◆ Requirement:
Write the listing below out again word for word, without a single picture.

(Material shown begins)

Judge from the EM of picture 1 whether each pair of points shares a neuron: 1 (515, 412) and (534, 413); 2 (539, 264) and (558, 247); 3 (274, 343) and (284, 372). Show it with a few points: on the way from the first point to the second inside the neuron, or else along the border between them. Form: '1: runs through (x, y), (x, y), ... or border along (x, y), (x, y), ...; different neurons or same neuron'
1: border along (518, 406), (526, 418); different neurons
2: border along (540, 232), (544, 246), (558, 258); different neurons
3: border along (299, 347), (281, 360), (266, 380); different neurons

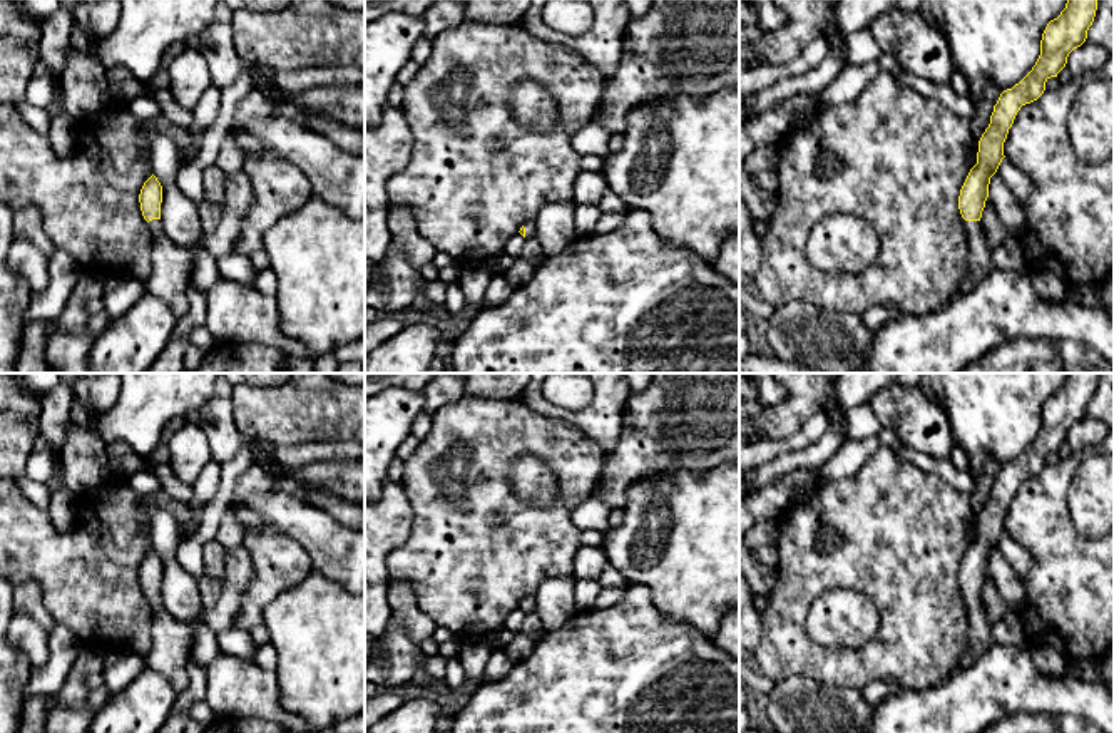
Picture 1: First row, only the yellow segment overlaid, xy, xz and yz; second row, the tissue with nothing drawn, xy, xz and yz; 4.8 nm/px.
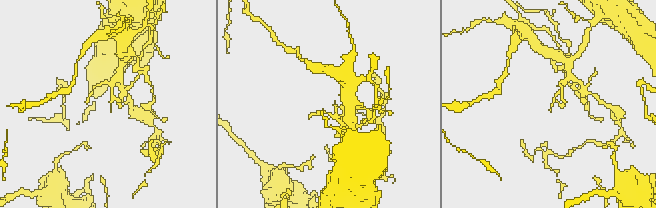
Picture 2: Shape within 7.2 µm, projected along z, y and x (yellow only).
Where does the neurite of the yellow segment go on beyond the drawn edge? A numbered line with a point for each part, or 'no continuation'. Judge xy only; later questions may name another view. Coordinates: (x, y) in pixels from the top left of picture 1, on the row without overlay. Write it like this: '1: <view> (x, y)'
1: xy (173, 641)

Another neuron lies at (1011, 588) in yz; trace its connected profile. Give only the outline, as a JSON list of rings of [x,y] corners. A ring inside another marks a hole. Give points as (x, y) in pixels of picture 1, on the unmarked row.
[[[999,547],[990,552],[989,572],[995,581],[997,591],[1002,601],[1007,604],[1010,614],[1015,614],[1024,602],[1024,582],[1005,561]]]

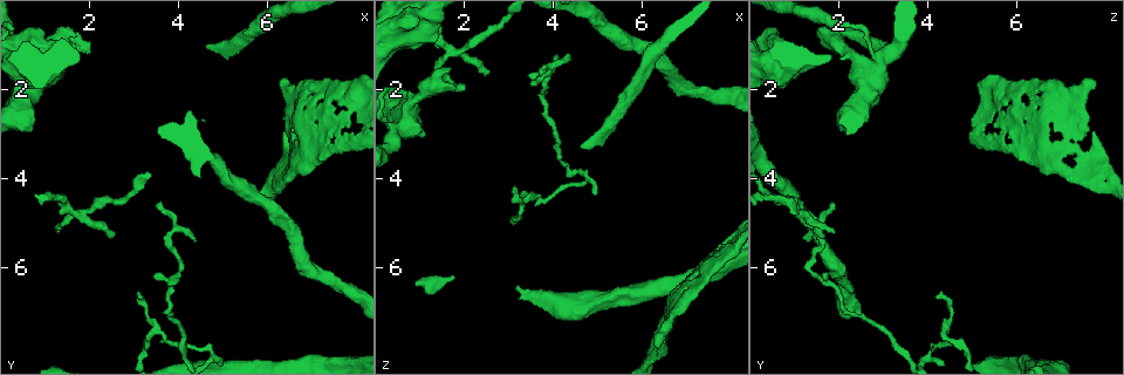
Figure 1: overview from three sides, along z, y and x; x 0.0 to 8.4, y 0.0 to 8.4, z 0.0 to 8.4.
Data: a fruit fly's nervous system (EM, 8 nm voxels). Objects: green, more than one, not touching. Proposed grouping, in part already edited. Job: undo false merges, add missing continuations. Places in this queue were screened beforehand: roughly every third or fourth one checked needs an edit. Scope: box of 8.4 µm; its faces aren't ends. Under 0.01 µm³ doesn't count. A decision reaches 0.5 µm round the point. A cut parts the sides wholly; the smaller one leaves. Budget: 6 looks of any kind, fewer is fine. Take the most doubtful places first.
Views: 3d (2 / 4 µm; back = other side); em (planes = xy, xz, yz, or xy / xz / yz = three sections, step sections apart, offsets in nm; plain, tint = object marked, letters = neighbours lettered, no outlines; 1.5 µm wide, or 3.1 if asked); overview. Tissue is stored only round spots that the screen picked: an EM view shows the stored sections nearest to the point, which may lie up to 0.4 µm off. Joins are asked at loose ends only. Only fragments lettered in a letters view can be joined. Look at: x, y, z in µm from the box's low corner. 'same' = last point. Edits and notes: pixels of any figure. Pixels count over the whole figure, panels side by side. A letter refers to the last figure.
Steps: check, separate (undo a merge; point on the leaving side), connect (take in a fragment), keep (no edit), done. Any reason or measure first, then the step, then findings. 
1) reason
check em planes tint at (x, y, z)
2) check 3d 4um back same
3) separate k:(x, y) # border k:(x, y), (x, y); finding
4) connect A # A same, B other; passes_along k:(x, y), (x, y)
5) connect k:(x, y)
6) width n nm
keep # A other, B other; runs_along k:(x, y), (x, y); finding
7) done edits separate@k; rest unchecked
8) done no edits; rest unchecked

a fork
check 3d 4um at (1.85, 4.80, 1.15)

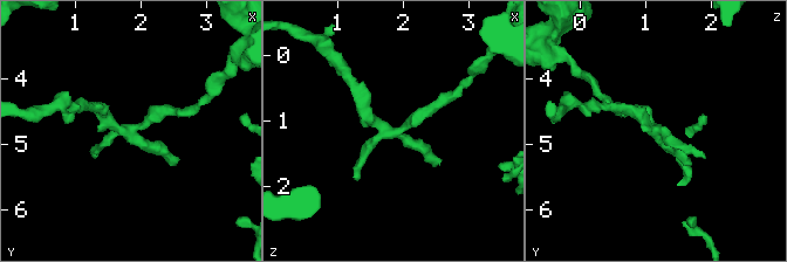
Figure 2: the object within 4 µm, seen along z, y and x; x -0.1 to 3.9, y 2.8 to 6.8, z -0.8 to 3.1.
check em planes letters at (1.75, 4.75, 1.15)

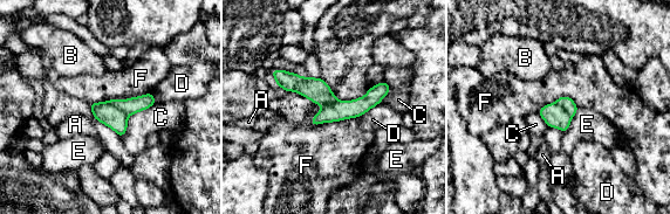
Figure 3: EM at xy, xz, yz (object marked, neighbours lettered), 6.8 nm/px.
longest_contact F 340 nm
separate 3:(107, 114) # A other, B other, C other, D other, E other, F other; border 3:(107, 102), (128, 115); a second neuron is stuck on

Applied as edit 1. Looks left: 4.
redraw
check overview

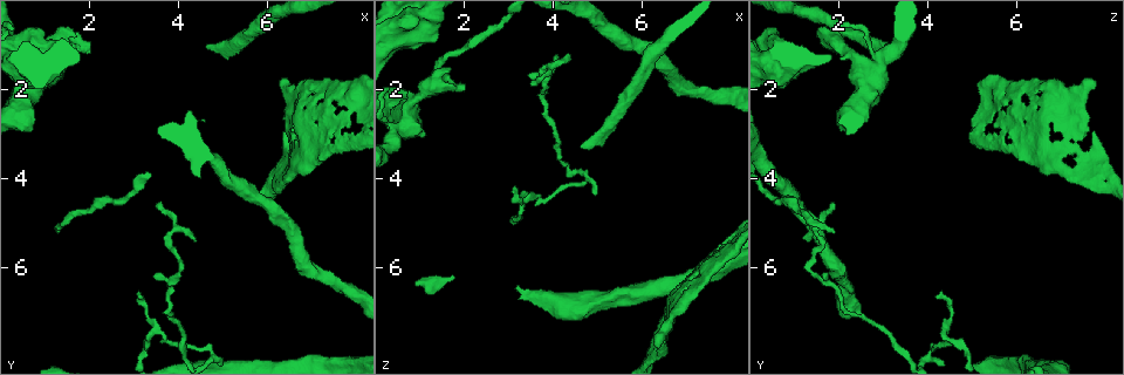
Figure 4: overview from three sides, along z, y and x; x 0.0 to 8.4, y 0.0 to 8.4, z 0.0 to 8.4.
tapers out
check 3d 2um back at (4.35, 5.45, 1.40)

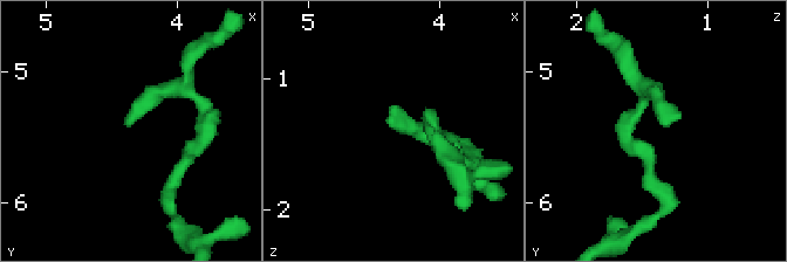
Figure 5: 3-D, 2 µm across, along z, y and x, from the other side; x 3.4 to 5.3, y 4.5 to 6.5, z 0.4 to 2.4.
shape alone is not enough
check em planes letters at (4.36, 5.40, 1.36)

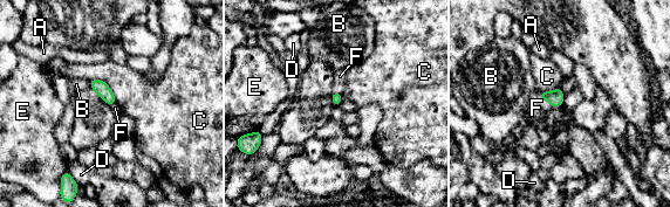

(Material shown ends)

◆ Task solution:
Judge from the EM of picture 1 whether each pair of points shares a neuron: 1 (515, 412) and (534, 413); 2 (539, 264) and (558, 247); 3 (274, 343) and (284, 372). Show it with a few points: on the way from the first point to the second inside the neuron, or else along the border between them. Form: '1: runs through (x, y), (x, y), ... or border along (x, y), (x, y), ...; different neurons or same neuron'
1: border along (518, 406), (526, 418); different neurons
2: border along (540, 232), (544, 246), (558, 258); different neurons
3: border along (299, 347), (281, 360), (266, 380); different neurons

Picture 1: First row, only the yellow segment overlaid, xy, xz and yz; second row, the tissue with nothing drawn, xy, xz and yz; 4.8 nm/px.
Picture 2: Shape within 7.2 µm, projected along z, y and x (yellow only).
Where does the neurite of the yellow segment go on beyond the drawn edge? A numbered line with a point for each part, or 'no continuation'. Judge xy only; later questions may name another view. Coordinates: (x, y) in pixels from the top left of picture 1, on the row without overlay. Write it like this: '1: <view> (x, y)'
1: xy (173, 641)

Another neuron lies at (1011, 588) in yz; trace its connected profile. Give only the outline, as a JSON list of rings of [x,y] corners. A ring inside another marks a hole. Give points as (x, y) in pixels of picture 1, on the unmarked row.
[[[999,547],[990,552],[989,572],[995,581],[997,591],[1002,601],[1007,604],[1010,614],[1015,614],[1024,602],[1024,582],[1005,561]]]

Figure 1: overview from three sides, along z, y and x; x 0.0 to 8.4, y 0.0 to 8.4, z 0.0 to 8.4.
Data: a fruit fly's nervous system (EM, 8 nm voxels). Objects: green, more than one, not touching. Proposed grouping, in part already edited. Job: undo false merges, add missing continuations. Places in this queue were screened beforehand: roughly every third or fourth one checked needs an edit. Scope: box of 8.4 µm; its faces aren't ends. Under 0.01 µm³ doesn't count. A decision reaches 0.5 µm round the point. A cut parts the sides wholly; the smaller one leaves. Budget: 6 looks of any kind, fewer is fine. Take the most doubtful places first.
Views: 3d (2 / 4 µm; back = other side); em (planes = xy, xz, yz, or xy / xz / yz = three sections, step sections apart, offsets in nm; plain, tint = object marked, letters = neighbours lettered, no outlines; 1.5 µm wide, or 3.1 if asked); overview. Tissue is stored only round spots that the screen picked: an EM view shows the stored sections nearest to the point, which may lie up to 0.4 µm off. Joins are asked at loose ends only. Only fragments lettered in a letters view can be joined. Look at: x, y, z in µm from the box's low corner. 'same' = last point. Edits and notes: pixels of any figure. Pixels count over the whole figure, panels side by side. A letter refers to the last figure.
Steps: check, separate (undo a merge; point on the leaving side), connect (take in a fragment), keep (no edit), done. Any reason or measure first, then the step, then findings. 
1) reason
check em planes tint at (x, y, z)
2) check 3d 4um back same
3) separate k:(x, y) # border k:(x, y), (x, y); finding
4) connect A # A same, B other; passes_along k:(x, y), (x, y)
5) connect k:(x, y)
6) width n nm
keep # A other, B other; runs_along k:(x, y), (x, y); finding
7) done edits separate@k; rest unchecked
8) done no edits; rest unchecked

a fork
check 3d 4um at (1.85, 4.80, 1.15)

Figure 2: the object within 4 µm, seen along z, y and x; x -0.1 to 3.9, y 2.8 to 6.8, z -0.8 to 3.1.
check em planes letters at (1.75, 4.75, 1.15)

Figure 3: EM at xy, xz, yz (object marked, neighbours lettered), 6.8 nm/px.
longest_contact F 340 nm
separate 3:(107, 114) # A other, B other, C other, D other, E other, F other; border 3:(107, 102), (128, 115); a second neuron is stuck on

Applied as edit 1. Looks left: 4.
redraw
check overview

Figure 4: overview from three sides, along z, y and x; x 0.0 to 8.4, y 0.0 to 8.4, z 0.0 to 8.4.
tapers out
check 3d 2um back at (4.35, 5.45, 1.40)

Figure 5: 3-D, 2 µm across, along z, y and x, from the other side; x 3.4 to 5.3, y 4.5 to 6.5, z 0.4 to 2.4.
shape alone is not enough
check em planes letters at (4.36, 5.40, 1.36)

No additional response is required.